Sports aren’t just about the score. They’re about momentum, emotion, and narrative. A 10-point lead in the first quarter means nothing, but the same lead with two minutes left feels inevitable. Most AI systems treat games as static data streams. We wanted to build something that actually feels the game.

That’s where this project started: could an AI watch a live game, understand what’s happening in context, and respond the way a real fan would, instantly, emotionally, and with personality?

We built an agentic system that monitors live sports data, interprets game state (score, time, momentum shifts, clutch moments), and generates contextual trash talk in real time. Instead of a single prompt-response model, the system follows a loop: it decides what information it needs, fetches it through APIs, evaluates the situation, and then produces a response calibrated to the moment. A blowout, a comeback, and a last-second collapse all trigger fundamentally different tones.

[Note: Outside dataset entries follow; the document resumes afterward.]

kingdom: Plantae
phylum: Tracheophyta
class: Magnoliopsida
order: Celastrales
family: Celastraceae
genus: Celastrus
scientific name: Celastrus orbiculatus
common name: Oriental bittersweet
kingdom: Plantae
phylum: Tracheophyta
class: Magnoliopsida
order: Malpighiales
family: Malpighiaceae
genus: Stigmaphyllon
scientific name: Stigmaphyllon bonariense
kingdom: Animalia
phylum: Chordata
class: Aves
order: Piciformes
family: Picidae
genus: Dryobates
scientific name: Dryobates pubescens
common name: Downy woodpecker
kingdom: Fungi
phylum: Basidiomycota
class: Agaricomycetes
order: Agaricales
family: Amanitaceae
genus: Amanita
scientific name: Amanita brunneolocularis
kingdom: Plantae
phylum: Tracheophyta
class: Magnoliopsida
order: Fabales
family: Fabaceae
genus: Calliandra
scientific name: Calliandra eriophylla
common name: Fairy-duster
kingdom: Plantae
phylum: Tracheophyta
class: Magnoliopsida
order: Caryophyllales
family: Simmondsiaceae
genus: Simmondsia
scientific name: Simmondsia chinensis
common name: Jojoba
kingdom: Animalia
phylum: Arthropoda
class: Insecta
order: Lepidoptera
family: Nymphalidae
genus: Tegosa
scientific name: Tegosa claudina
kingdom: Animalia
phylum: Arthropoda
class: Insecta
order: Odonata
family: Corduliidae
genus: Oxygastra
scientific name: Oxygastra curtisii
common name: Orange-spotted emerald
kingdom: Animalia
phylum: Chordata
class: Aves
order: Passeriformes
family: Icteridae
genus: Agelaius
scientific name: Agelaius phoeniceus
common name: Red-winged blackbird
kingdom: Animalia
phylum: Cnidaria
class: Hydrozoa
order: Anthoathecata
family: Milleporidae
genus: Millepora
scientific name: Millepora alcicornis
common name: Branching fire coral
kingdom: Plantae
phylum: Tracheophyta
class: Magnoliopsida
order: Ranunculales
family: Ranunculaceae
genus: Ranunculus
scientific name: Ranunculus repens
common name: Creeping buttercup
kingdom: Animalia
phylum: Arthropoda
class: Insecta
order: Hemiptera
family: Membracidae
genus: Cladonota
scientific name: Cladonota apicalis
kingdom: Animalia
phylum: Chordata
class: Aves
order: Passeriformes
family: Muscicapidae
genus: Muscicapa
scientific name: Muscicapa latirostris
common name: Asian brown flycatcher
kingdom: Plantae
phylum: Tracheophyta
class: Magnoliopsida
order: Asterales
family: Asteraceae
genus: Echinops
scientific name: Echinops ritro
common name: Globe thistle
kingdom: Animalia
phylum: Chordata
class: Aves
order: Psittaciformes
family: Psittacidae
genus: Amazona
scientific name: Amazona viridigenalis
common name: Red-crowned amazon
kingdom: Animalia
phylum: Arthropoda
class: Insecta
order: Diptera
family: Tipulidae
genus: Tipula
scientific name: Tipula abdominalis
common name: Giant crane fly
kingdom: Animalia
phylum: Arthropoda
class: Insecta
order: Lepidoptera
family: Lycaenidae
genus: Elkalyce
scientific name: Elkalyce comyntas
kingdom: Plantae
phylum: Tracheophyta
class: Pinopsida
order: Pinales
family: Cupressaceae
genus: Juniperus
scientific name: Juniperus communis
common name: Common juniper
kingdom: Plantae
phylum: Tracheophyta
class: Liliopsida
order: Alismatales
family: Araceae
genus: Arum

One of the biggest challenges was defining “momentum” in a way that actually reflects how people perceive games. Raw score differences weren’t enough. We had to factor in time remaining and scoring runs.

A key constraint we had to work around was cost and efficiency. External APIs and language models aren’t free, and naïve implementations can burn through tokens extremely quickly. That forced us to be intentional about every call the system makes. We reduced unnecessary API requests, structured context to be as compact as possible, and used lightweight models when full reasoning wasn’t needed.